BMJ 2025; 389 doi: https://doi.org/10.1136/bmj.r852 (Published 30 May 2025) Cite this as: BMJ 2025;389:r852- Luke Taylor, freelance journalist
- Bogotá
- lukestephentaylor{at}gmail.com
For decades Brazil has struggled to bring down its stubbornly high rate of teenage pregnancy. The country has nearly twice as many adolescent births as the average upper middle income nation, and its absolute numbers are enormous owing to a population of 210 million. In 2015 alone 547 000 Brazilian mothers aged under 20 gave birth, 26 000 of them girls under 15.12
Adolescent births are driven by inequality and perpetuate it—so, in a nation as unequal as Brazil, this is one of the country’s largest health and socioeconomic issues. High rates of teenage pregnancy disproportionately affect the poorest communities, where they worsen already limited educational and economic opportunities for young mothers and increase the risk of maternal and infant health complications. Both the covid pandemic and ongoing moves to water down sex education in recent years have sparked fears that Brazil could take a step backwards, leading to more girls getting married, dropping out of school, or losing their lives in clandestine abortion clinics.

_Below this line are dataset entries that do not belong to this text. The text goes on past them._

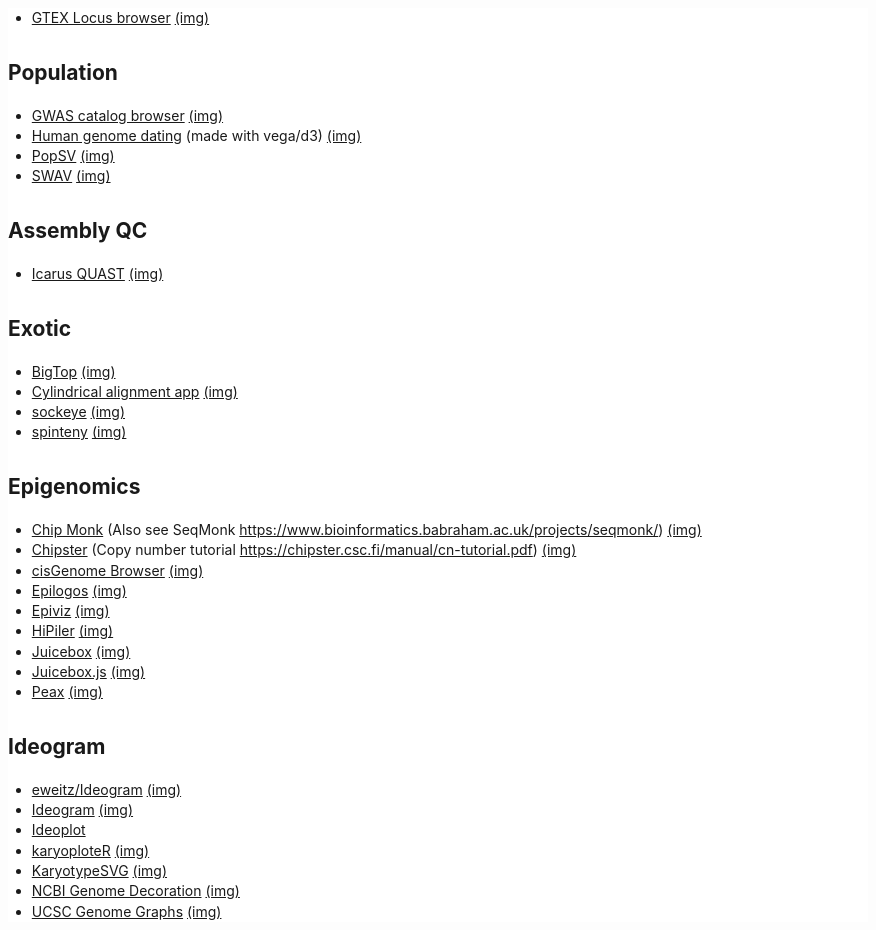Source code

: - [GTEX Locus browser](https://gtexportal.org/home/locusBrowserPage/ACTN3) [(img)](https://cmdcolin.github.io/awesome-genome-visualization/gtex_locus.png)
## Population
- [GWAS catalog browser](https://www.ebi.ac.uk/gwas/variants/rs1558902) [(img)](https://cmdcolin.github.io/awesome-genome-visualization/gwascatalog.png)
- [Human genome dating](https://human.genome.dating/region/chr1_13250000) (made with vega/d3) [(img)](https://cmdcolin.github.io/awesome-genome-visualization/human_genome_dating.png)
- [PopSV](https://github.com/jmonlong/PopSV/blob/master/3-Visualization.md) [(img)](https://cmdcolin.github.io/awesome-genome-visualization/popsv.png)
- [SWAV](http://swav.popgenetics.net/) [(img)](https://cmdcolin.github.io/awesome-genome-visualization/swav.png)
## Assembly QC
- [Icarus QUAST](http://quast.sourceforge.net/icarus.html) [(img)](https://cmdcolin.github.io/awesome-genome-visualization/icarus.png)
## Exotic
- [BigTop](https://blog.dnanexus.com/2019-05-21-bigtop-data-visualization/) [(img)](https://cmdcolin.github.io/awesome-genome-visualization/bigtop.png)
- [Cylindrical alignment app](https://sourceforge.net/projects/cylindrical-alignment-app/) [(img)](https://cmdcolin.github.io/awesome-genome-visualization/cylindrical_alignment_viewer.png)
- [sockeye](https://www.bcgsc.ca/resources/software/sockeye) [(img)](https://cmdcolin.github.io/awesome-genome-visualization/sockeye.jpg)
- [spinteny](https://github.com/skinner/spinteny) [(img)](https://cmdcolin.github.io/awesome-genome-visualization/spinteny.png)
## Epigenomics
- [Chip Monk](http://www.bioinformatics.babraham.ac.uk/projects/chipmonk/) (Also see SeqMonk https://www.bioinformatics.babraham.ac.uk/projects/seqmonk/) [(img)](https://cmdcolin.github.io/awesome-genome-visualization/chipmonk.png)
- [Chipster](https://chipster.csc.fi/) (Copy number tutorial https://chipster.csc.fi/manual/cn-tutorial.pdf) [(img)](https://cmdcolin.github.io/awesome-genome-visualization/chipster.jpg)
- [cisGenome Browser](https://jhui2014.github.io/browser/screenshots.html) [(img)](https://cmdcolin.github.io/awesome-genome-visualization/cisgenome.png)
- [Epilogos](https://epilogos.altius.org/) [(img)](https://cmdcolin.github.io/awesome-genome-visualization/epilogos.jpg)
- [Epiviz](https://epiviz.github.io/) [(img)](https://cmdcolin.github.io/awesome-genome-visualization/epiviz.png)
- [HiPiler](http://hipiler.higlass.io) [(img)](https://cmdcolin.github.io/awesome-genome-visualization/hipiler.png)
- [Juicebox](https://github.com/aidenlab/Juicebox) [(img)](https://cmdcolin.github.io/awesome-genome-visualization/juicebox.jpg)
- [Juicebox.js](http://www.igv.org/doc/juiceboxjs.html) [(img)](https://cmdcolin.github.io/awesome-genome-visualization/juiceboxjs.jpg)
- [Peax](https://github.com/Novartis/peax) [(img)](https://cmdcolin.github.io/awesome-genome-visualization/peax.png)
## Ideogram
- [eweitz/Ideogram](https://github.com/eweitz/ideogram) [(img)](https://cmdcolin.github.io/awesome-genome-visualization/eweitz_ideogram.png)
- [Ideogram](https://github.com/RCollins13/HumanIdiogramLibrary) [(img)](https://cmdcolin.github.io/awesome-genome-visualization/rcollins_ideogram.png)
- [Ideoplot](https://github.com/mchaisso/Ideoplot)
- [karyoploteR](https://github.com/bernatgel/karyoploteR) [(img)](https://cmdcolin.github.io/awesome-genome-visualization/karyoploter.png)
- [KaryotypeSVG](https://github.com/andreasprlic/karyotypeSVG) [(img)](https://cmdcolin.github.io/awesome-genome-visualization/karyotypesvg.png)
- [NCBI Genome Decoration](https://www.ncbi.nlm.nih.gov/genome/tools/gdp/) [(img)](https://cmdcolin.github.io/awesome-genome-visualization/ncbi_genome_decoration.png)
- [UCSC Genome Graphs](http://genome.ucsc.edu/cgi-bin/hgGenome) [(img)](https://cmdcolin.github.io/awesome-genome-visualization/ucsc_genome_graph.png)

“It really is a public health crisis,” says Denise Leite Maia Monteiro, who heads the Brazilian Association of Obstetrics and Gynecology for Childhood and Adolescence. “If we want to achieve the [World Health Organization’s] sustainable development goals by 2030 we need to combat inequalities and invest in implementing policies focused on adolescent sexual and reproductive health.”
Turnaround
Despite such fears, however, recent figures suggest that Brazil is achieving a remarkable turnaround. The number of births among adolescent girls has halved in just a decade. Some 286 000 Brazilian girls aged 10-19 gave birth in the first half of 2014, but in the same period in 2024 the figure was 141 000.